Step Three: Choose the Right Fertilizer
- Fruit trees prefer an organic, high nitrogen fertilizer.
- Blood meal, soybean meal, composted chicken manure, cottonseed meal, and feather meal are all good, organic nitrogen sources.
- There are also specially formulated fruit tree fertilizers.
- In addition to nitrogen, your tree needs other macro and micronutrients too. Adding compost when you fertilize is a good way to provide organic matter and trace minerals. Azomite or Cascade Remineralizing Soil Boost are good sources of trace minerals.
A soil test can tell you whether you need to add more phosphorus, potassium and other nutrients.
Step Four: Calculate how Much Fertilizer to Use
More is not always better when it comes to fertilizing your fruit trees. Now that you know that your tree needs fertilizer, and have picked the perfect fertilizer to use, you’ll need to determine the correct amount to use on each tree.
For those of us who did not excel in math—fear not—we will walk you through the fertilizer calculations.
The amount of fertilizer you will use is calculated based on the age or size of the tree, and the nitrogen-value on the package.

○ ○ ○ ○

## TASKS FOR THIS EXERCISE
(1) Please copy everything in the fruit tree fertilizer text from "- There are" down to "on each tree.", and switch "compost" to "aged manure".
(2) According to the fruit tree fertilizer text, what two things is the amount of fertilizer calculated from?
(3) Write the next part of the fruit tree fertilizer text, starting right after its final sentence.

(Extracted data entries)
○ ○ ○ ○

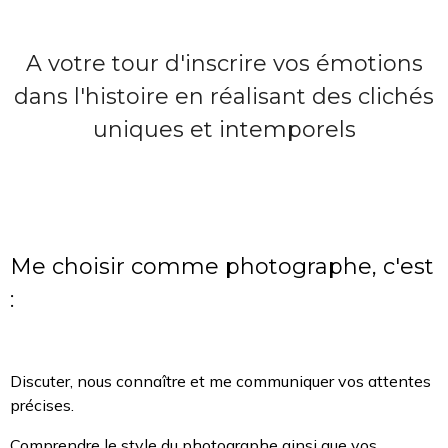
A votre tour d'inscrire vos émotions
dans l'histoire en réalisant des clichés
uniques et intemporels
Me choisir comme photographe, c'est
:
Discuter, nous connaître et me communiquer vos attentes
précises.
Comprendre le style du photographe ainsi que vos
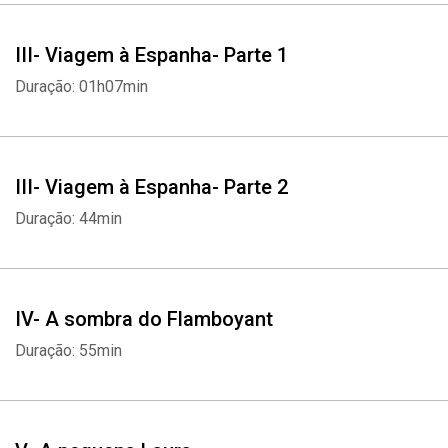
III- Viagem à Espanha- Parte 1
Duração: 01h07min
III- Viagem à Espanha- Parte 2
Duração: 44min
IV- A sombra do Flamboyant
Duração: 55min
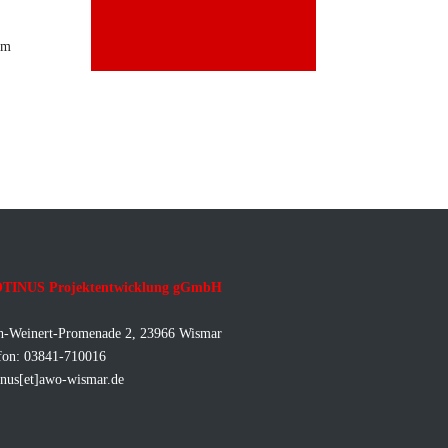
am
TINUS Projektentwicklung gGmbH
h-Weinert-Promenade 2, 23966 Wismar
fon: 03841-710016
inus[et]awo-wismar.de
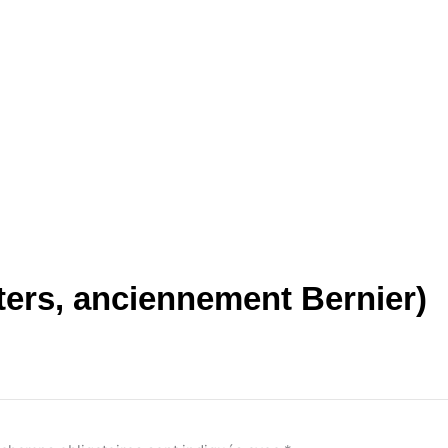
ters, anciennement Bernier)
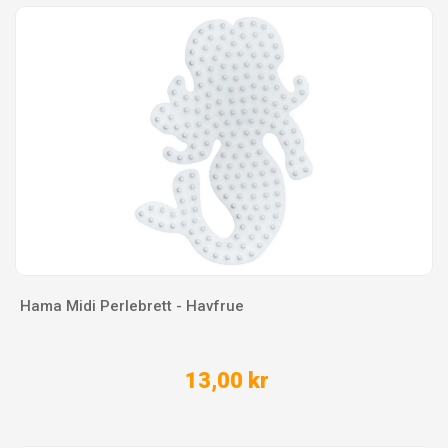
Hama Midi Perlebrett - Havfrue
13,00 kr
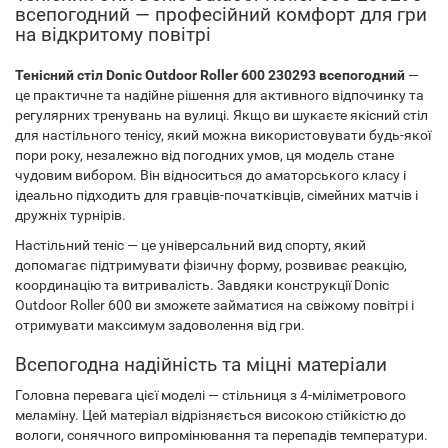
всепогодний — професійний комфорт для гри
на відкритому повітрі
Тенісний стіл Donic Outdoor Roller 600 230293 всепогодний
—
це практичне та надійне рішення для активного відпочинку та
регулярних тренувань на вулиці. Якщо ви шукаєте якісний стіл
для настільного тенісу, який можна використовувати будь-якої
пори року, незалежно від погодних умов, ця модель стане
чудовим вибором. Він відноситься до аматорського класу і
ідеально підходить для гравців-початківців, сімейних матчів і
дружніх турнірів.
Настільний теніс — це універсальний вид спорту, який
допомагає підтримувати фізичну форму, розвиває реакцію,
координацію та витривалість. Завдяки конструкції Donic
Outdoor Roller 600 ви зможете займатися на свіжому повітрі і
отримувати максимум задоволення від гри.
Всепогодна надійність та міцні матеріали
Головна перевага цієї моделі — стільниця з 4-міліметрового
меламіну. Цей матеріал відрізняється високою стійкістю до
вологи, сонячного випромінювання та перепадів температури.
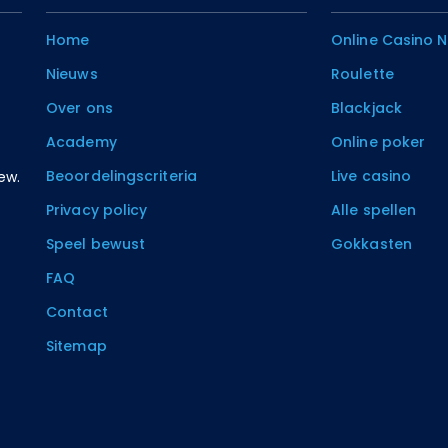
Home
Online Casino 
Nieuws
Roulette
Over ons
Blackjack
Academy
Online poker
Beoordelingscriteria
Live casino
ew.
Privacy policy
Alle spellen
Speel bewust
Gokkasten
FAQ
Contact
Sitemap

○ ○ ○ ○

## ANSWERS BY ITEM NUMBER
(1)
- There are also specially formulated fruit tree fertilizers.
- In addition to nitrogen, your tree needs other macro and micronutrients too. Adding aged manure when you fertilize is a good way to provide organic matter and trace minerals. Azomite or Cascade Remineralizing Soil Boost are good sources of trace minerals.
A soil test can tell you whether you need to add more phosphorus, potassium and other nutrients.
Step Four: Calculate how Much Fertilizer to Use
More is not always better when it comes to fertilizing your fruit trees. Now that you know that your tree needs fertilizer, and have picked the perfect fertilizer to use, you’ll need to determine the correct amount to use on each tree.

(2) The age or size of the tree, and the nitrogen value on the package.

(3)
Determining How Much Fertilizer to Use
- Trees need 0.10 pounds of “actual nitrogen” per year of age, or per inch of trunk diameter (measured 1 foot above the ground). The maximum you should give a fruit tree in a year is 1 pound of actual nitrogen.
- For example, if your tree has a diameter of 5 inches (or, if your tree is 5 years old), multiply 5 by 0.10 pounds of nitrogen, equals 0.5 lb. This means that the tree will need 0.5 lb of actual nitrogen.
- But wait, you’re not done yet! “Actual nitrogen” pounds is not the as simple as just weighing out that amount of fertilizer, because there is more in a fertilizer than just nitrogen.
- The NPK numbers on fertilizer show the percentage of nutrients per pound of fertilizer, not the actual amount. N, P and K refer to nitrogen, phosphorus, and potassium.
- For example, if the N listed on the fertilizer package is 7 (meaning 7% nitrogen), such as with E.B. Stone’s Fruit Tree fertilizer, then there is 0.07 pounds of actual nitrogen for every pound of fertilizer.
- To calculate how much fertilizer to apply, divide the amount of actual nitrogen the tree needs by the amount of actual nitrogen per pound in the fertilizer.
- So, using the previous examples, a five-year-old apple tree needs 0.5 lb of nitrogen. The E.B. Stone Fruit Tree Fertilizer has an N-value of 7 on the package, meaning it has 0.07 lb nitrogen per pound of fertilizer. Half a pound, or 0.5 lb, divided by 0.07 lb equals 7 lbs. The answer–7 pounds–is the amount of this fertilizer to apply to the tree.
Step Five: Applying the Fertilizer
To help the tree “eat” the fertilizer most efficiently, apply the fertilizer evenly starting a foot away from the trunk and continue all the way to the “drip line.” The drip line is the perimeter of the tree’s furthest reaching branches.
- The easiest way to do this is simply by spreading the fertilizer on the ground and raking it in.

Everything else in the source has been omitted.